Here’s what the “broadly defined” rule, which will affect mortgage options for as many as 100 million Americans, essentially entails. It creates a new standard mortgage in the U.S. called a ‘qualified mortgage.’ Exotic mortgages like interest-only loans, loans carrying balloon payments, loans where principal increases over time, and loans with terms of more than 30 years won’t be considered
‘qualified.’ Lenders won’t be able to offer deceptive teaser rates to consumers and mortgages in which fees and points cost more than 3% of the loan won’t be considered ‘qualified’ either. A prospective borrower can’t have his or her total debts equal or exceed 43% of monthly gross income, either. In return for following these criteria, a lender will receive protection from most borrower lawsuits, based on the belief that it properly assessed those borrowers’ abilities to repay their loans.
So robo-signing debacles and so-called “fraudulent foreclosures” stemming from misleading loans granted to borrowers with no proof of income that have culminated in several multi-billion dollar settlements could be a thing of the past. If the $25 billion mortgage relief plan of February 2012 is any indicator, newly defined lending rules may be just the impetus private banks need to service mortgages, adding certainty that could stimulate lending in much the same way the mortgage relief plan stimulated banks to start processing delayed foreclosure filings and embrace home loan modifications and short sales for borrowers.

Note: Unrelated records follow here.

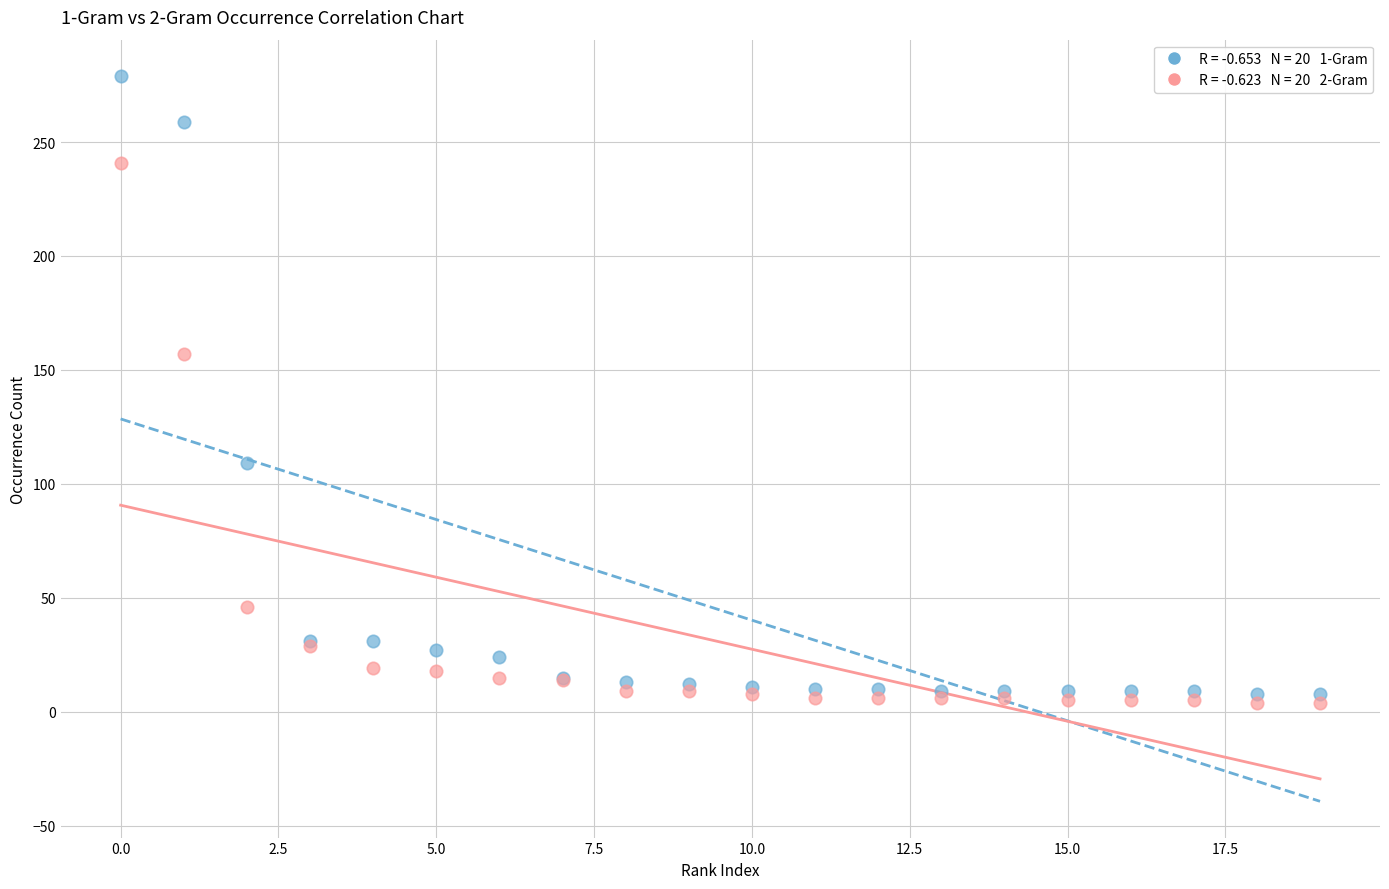

Across all series, what Y value is closest to 141?

157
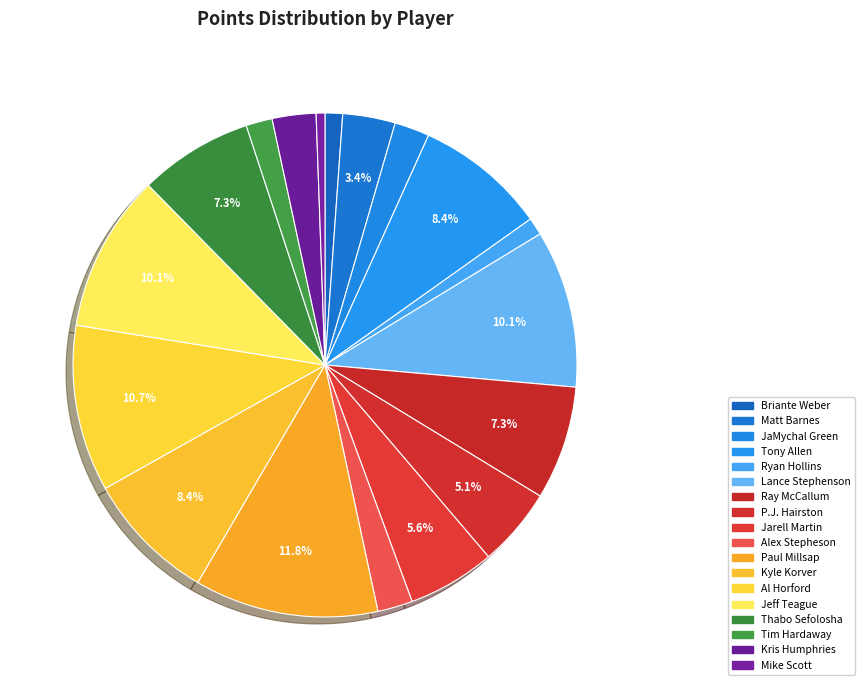

Count the number of slices in the pie.

18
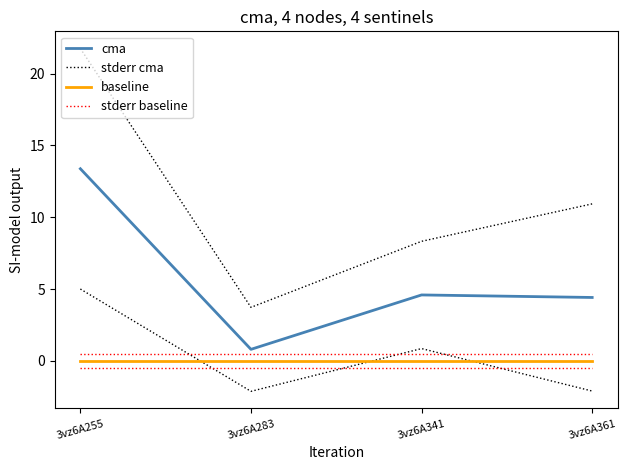

True or false: baseline and stderr baseline intersect in this chart.

False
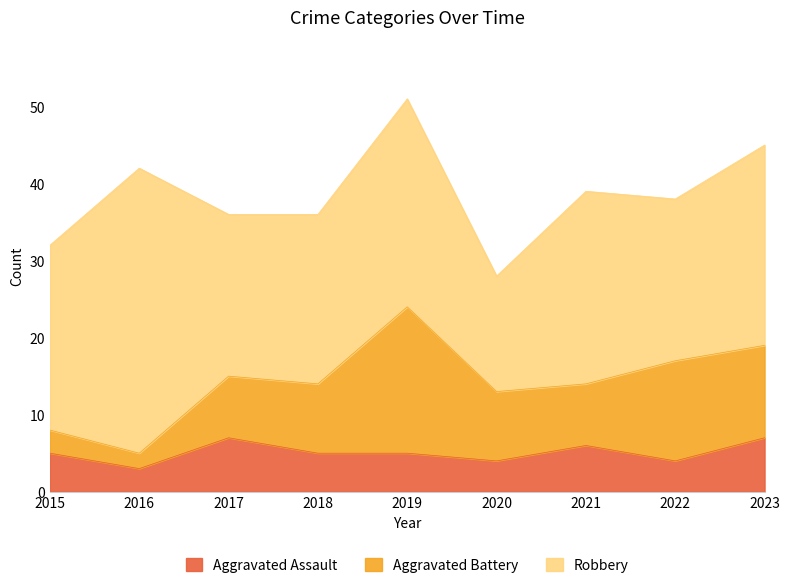

The value of Robbery at 2022 is 21. True or false?

True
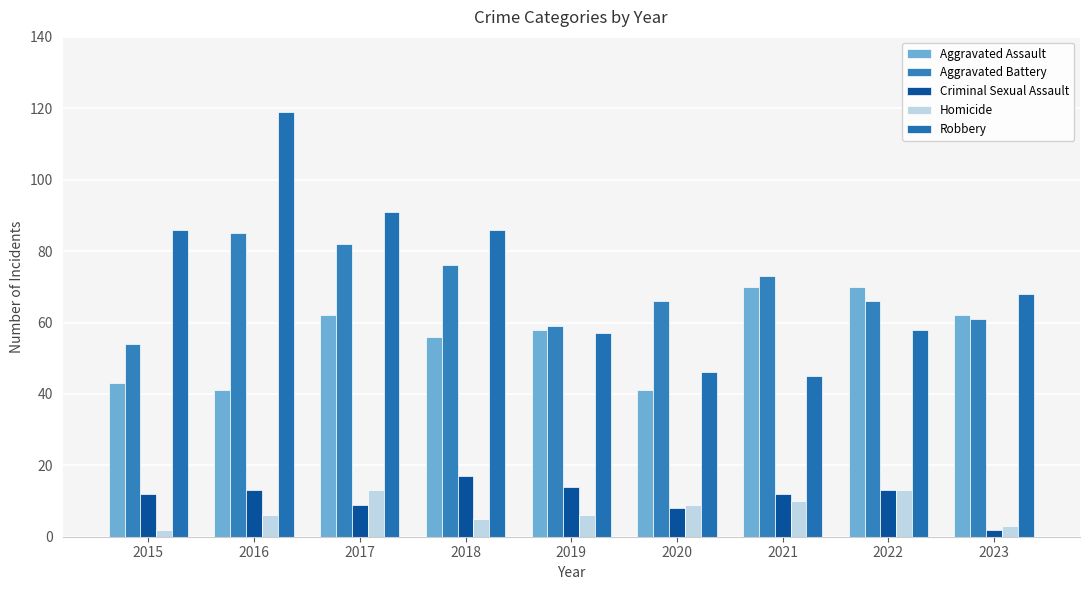

What is the difference between the maximum and minimum values in the Robbery series?

74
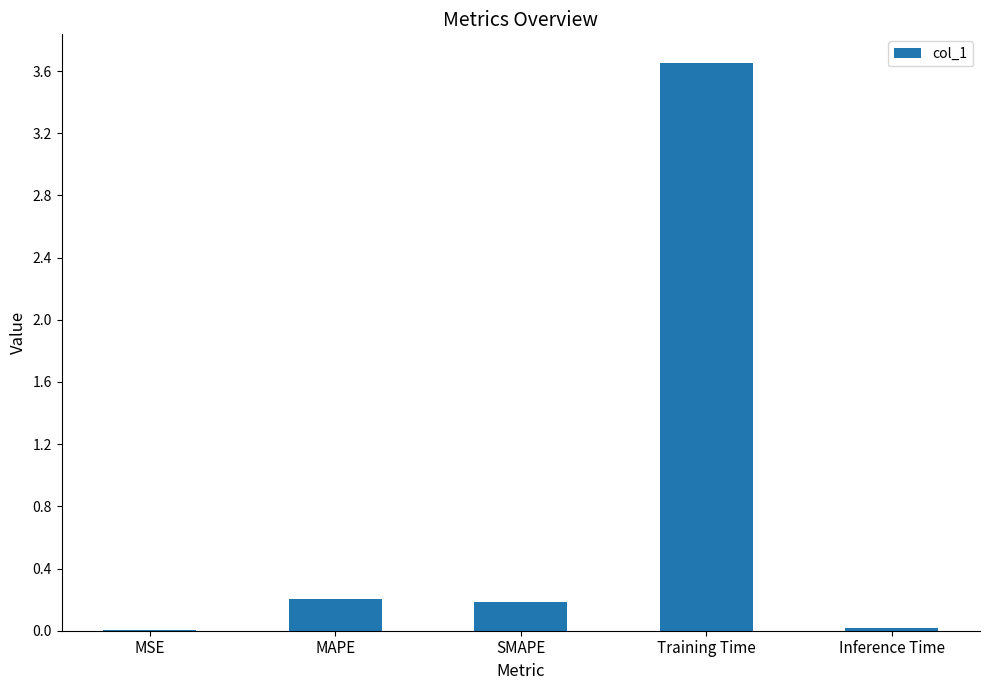

Is it true that the value at SMAPE is 0.2?

True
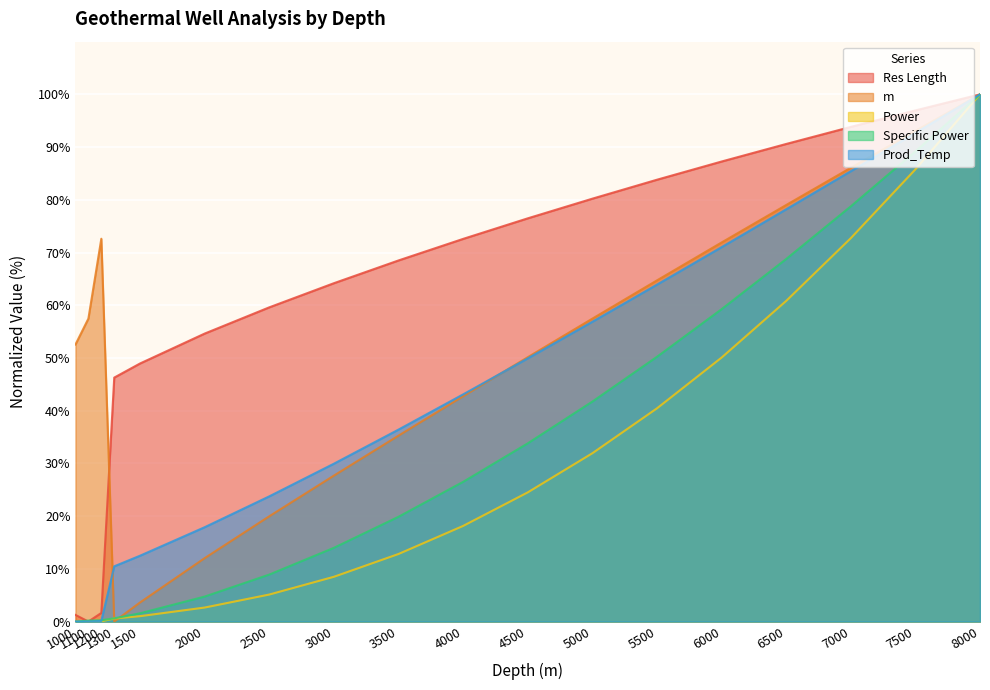

At how many categories does at least one series exceed 57?

14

Still, like other regulations, that possibility will face roadblocks. “Fannie Mae and Freddie Mac are more nit-picky about loan paperwork than the CFPB is,” counters Holden Lewis, a senior mortgage analyst at Bankrate.com. “Because Fannie and Freddie dominate the mortgage marketplace, lenders are underwriting to those persnickety Fannie/Freddie standards.” Together with the FHA, the government-sponsored enterprises guaranteed as much as 90% of all new mortgages last year. Lewis thinks the rules, therefore, will change little in the industry, particularly from the borrowers’ perspective, adding that a 3% cap on fees could even make it more difficult to get small loans since the actual cost of originating a small loan can exceed that cap.
“Here’s what will change as a result of this rule: The next time there’s a housing boom, this rule will prevent lenders from losing their heads and, in the heat of competition, relaxing lending standards too much,” he asserts.
“Ultimately, the final verdict on this rule will be made by the market. We believe the rule will effectively block the return of risky product features and inadequate documentation. If it also provides lenders the certainty needed to originate qualified mortgages broadly across the market to creditworthy borrowers, it will have been a success,” according to Still.
It’s been quite the week for the mortgage industry. The Qualified Mortgage rule comes on the heels of two major settlements announced Monday, including a $8.5 billion settlement between 10 mortgage lenders and federal regulators that ends reviews of so-called “fraudulent” foreclosures, in favor of cash payments and loan modifications to eligible borrowers. The other, a $10.3 billion settlement involving Bank of America and Fannie Mae, puts to rest representations and warranties claims harking back to the loosened lending standards of the housing bubble.